| Consigne |
Poursuivez l'extrait sur la douleur lors des procédures aiguës à la suite de sa dernière phrase.

======== Texte source ========

Résultats principaux: 

Nous avons inclus un total de 138 études (11 058 participants), dont 76 nouvelles études pour cette mise à jour. Sur ces 138 études, nous en avons analysé 115 (9048 participants) et décrit 23 (2010 participants) de manière qualitative. Nous avons décrit qualitativement les études qui n'ont pas pu faire l'objet d'une méta-analyse car elles étaient les seules de leur catégorie ou car elles posaient des problèmes de rapport statistique. Nous présentons ici les résultats des 138 études incluses. Une taille de l'effet DMS de 0,2 représente un petit effet, 0,5 un effet modéré et 0,8 un grand effet. Les seuils d'interprétation de la statistique I 2 ont été établis comme suit : pas important (0 % à 40 %) ; hétérogénéité modérée (30 % à 60 %) ; hétérogénéité substantielle (50 % à 90 %) ; hétérogénéité considérable (75 % à 100 %). Les procédures aiguës les plus souvent étudiées sont les piqûres au talon (63 études) et les piqûres d'aiguilles pour les vaccins/vitamines (35 études). Nous avons estimé que la plupart des études présentaient un risque de biais élevé (103 sur 138), les problèmes méthodologiques les plus fréquents concernent la mise en aveugle du personnel et des évaluateurs des critères de jugement. Les réponses à la douleur ont été examinées au cours de deux phases distinctes : la réactivité à la douleur (dans les 30 premières secondes suivant le stimulus douloureux aigu) et la régulation immédiate de la douleur (après les 30 premières secondes suivant le stimulus douloureux aigu). Nous présentons ci-dessous les stratégies qui reposent sur les données probantes les plus solides pour chaque groupe d'âge.

Chez les nouveau-nés prématurés, la succion non nutritive pourrait réduire la réactivité à la douleur (DMS -0,57, intervalle de confiance (IC) à 95 % -1,03 à -0,11, effet modéré ; I 2 = 93 %, hétérogénéité considérable) et améliorer la régulation immédiate de la douleur (DMS -0,61, IC à 95 % -0,95 à -0,27, effet modéré ; I 2 = 81 %, hétérogénéité considérable), sur la base de données probantes d’un niveau de confiance très faible. La manœuvre de regroupement pourrait également réduire la réactivité à la douleur (DMS -1,01, IC à 95 % -1,44 à -0,58, effet important ; I 2 = 93 %, hétérogénéité considérable) et améliorer la régulation immédiate de la douleur (DMS -0,59, IC à 95 % -0,92 à -0,26, effet modéré ; I 2 = 87 %, hétérogénéité considérable) ; cependant, cela repose également sur des données probantes d’un niveau de confiance très faible. Bien que l'emmaillotage ne réduise probablement pas la réactivité à la douleur chez les nouveau-nés prématurés (DMS -0,60, IC à 95 % -1,23 à 0,04, pas d'effet ; I 2 = 91 %, hétérogénéité considérable), il a été démontré qu'il pouvait améliorer la régulation immédiate de la douleur (DMS -1,21, IC à 95 % -2,05 à -0,38, effet important ; I 2 = 89 %, hétérogénéité considérable), sur la base de données probantes d'un niveau de confiance très faible.

======== Données fournies ========

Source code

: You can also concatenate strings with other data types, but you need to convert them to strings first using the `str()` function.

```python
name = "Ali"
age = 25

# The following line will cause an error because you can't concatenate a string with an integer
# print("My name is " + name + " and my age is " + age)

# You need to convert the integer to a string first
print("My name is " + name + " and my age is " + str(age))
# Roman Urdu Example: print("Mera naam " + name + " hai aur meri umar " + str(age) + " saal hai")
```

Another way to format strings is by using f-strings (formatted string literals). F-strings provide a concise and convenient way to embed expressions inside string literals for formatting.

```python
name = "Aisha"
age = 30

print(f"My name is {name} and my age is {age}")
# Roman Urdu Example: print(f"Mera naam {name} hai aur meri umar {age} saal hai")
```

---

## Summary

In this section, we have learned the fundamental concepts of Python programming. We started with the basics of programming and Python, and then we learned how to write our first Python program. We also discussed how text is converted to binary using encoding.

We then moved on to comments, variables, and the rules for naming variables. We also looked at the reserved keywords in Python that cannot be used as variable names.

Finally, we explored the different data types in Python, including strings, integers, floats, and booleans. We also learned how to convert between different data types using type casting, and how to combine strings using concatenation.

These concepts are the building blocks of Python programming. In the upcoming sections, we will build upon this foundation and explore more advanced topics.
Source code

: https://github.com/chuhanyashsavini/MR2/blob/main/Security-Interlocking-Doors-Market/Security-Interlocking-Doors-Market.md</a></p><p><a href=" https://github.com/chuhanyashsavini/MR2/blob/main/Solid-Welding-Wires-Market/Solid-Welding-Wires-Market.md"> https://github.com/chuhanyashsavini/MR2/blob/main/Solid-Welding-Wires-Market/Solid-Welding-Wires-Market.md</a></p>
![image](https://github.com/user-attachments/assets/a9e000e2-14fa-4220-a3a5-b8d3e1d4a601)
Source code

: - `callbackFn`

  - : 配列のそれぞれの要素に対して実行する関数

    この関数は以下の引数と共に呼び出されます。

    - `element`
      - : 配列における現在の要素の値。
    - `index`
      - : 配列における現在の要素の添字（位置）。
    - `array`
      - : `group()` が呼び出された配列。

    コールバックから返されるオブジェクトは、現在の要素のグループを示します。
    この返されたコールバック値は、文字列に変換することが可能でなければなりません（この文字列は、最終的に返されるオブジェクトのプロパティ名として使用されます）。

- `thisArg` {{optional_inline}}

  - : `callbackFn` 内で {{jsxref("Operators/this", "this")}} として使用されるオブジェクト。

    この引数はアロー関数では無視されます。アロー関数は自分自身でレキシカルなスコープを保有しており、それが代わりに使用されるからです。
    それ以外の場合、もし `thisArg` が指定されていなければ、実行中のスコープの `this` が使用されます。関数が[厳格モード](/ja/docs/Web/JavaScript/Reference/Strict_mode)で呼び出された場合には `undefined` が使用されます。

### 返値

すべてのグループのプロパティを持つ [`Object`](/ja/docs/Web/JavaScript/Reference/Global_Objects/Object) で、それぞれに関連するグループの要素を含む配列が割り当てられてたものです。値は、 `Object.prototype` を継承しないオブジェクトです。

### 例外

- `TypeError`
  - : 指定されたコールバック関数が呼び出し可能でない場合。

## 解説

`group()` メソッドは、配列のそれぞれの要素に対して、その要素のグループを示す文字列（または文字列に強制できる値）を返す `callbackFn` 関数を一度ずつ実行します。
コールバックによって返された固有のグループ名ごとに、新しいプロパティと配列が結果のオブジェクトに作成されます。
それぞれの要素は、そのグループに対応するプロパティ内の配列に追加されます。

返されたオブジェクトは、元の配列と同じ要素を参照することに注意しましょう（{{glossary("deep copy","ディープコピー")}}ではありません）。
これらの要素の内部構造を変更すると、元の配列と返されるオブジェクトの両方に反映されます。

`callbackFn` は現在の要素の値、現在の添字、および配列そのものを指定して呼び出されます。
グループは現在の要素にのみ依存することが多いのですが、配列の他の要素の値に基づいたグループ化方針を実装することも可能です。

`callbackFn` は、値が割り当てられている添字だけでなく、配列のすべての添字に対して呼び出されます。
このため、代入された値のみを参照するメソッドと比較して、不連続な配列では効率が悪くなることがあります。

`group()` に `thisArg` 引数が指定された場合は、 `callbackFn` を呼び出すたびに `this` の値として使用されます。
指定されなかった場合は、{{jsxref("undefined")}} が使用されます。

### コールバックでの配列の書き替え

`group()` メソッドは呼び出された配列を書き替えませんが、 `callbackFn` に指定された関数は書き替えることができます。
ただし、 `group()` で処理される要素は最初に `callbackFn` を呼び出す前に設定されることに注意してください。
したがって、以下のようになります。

========

| Réponse |
Chez les nouveau-nés à terme, la succion non nutritive pourrait réduire la réactivité à la douleur (DMS -1,13, IC à 95 % -1,57 à -0,68, effet important ; I 2 = 82 %, hétérogénéité considérable) et améliorer la régulation immédiate de la douleur (DMS -1,49, IC à 95 % -2,20 à -0,78, effet important ; I 2 = 92 %, hétérogénéité considérable), sur la base de données probantes d'un niveau de confiance très faible. 

Chez les nourrissons plus âgés nés à terme, l'intervention la plus étudiée est l'implication structurée des parents. Les résultats montrent que cette intervention a peu ou pas d'effet sur la réduction de la réactivité à la douleur (DMS -0,18, IC à 95 % -0,40 à 0,03, sans effet ; I 2 = 46 %, hétérogénéité modérée) ou sur l'amélioration de la régulation immédiate de la douleur (DMS -0,09, IC à 95 % -0,40 à 0,21, sans effet ; I 2 = 74 %, hétérogénéité substantielle), sur la base de données probantes d'un niveau de confiance faible à modéré.

Parmi les cinq interventions les plus étudiées, seules deux études ont observé des événements indésirables, à savoir des vomissements (un nouveau-né prématuré) et une désaturation (un nouveau-né à terme hospitalisé en unité de soins intensifs néonatals) à la suite de l'intervention de succion non nutritive. La présence d'une hétérogénéité considérable a limité notre confiance dans les résultats de certaines analyses, tout comme la prépondérance des données probantes de très faible à faible niveau de confiance sur la base des jugements GRADE.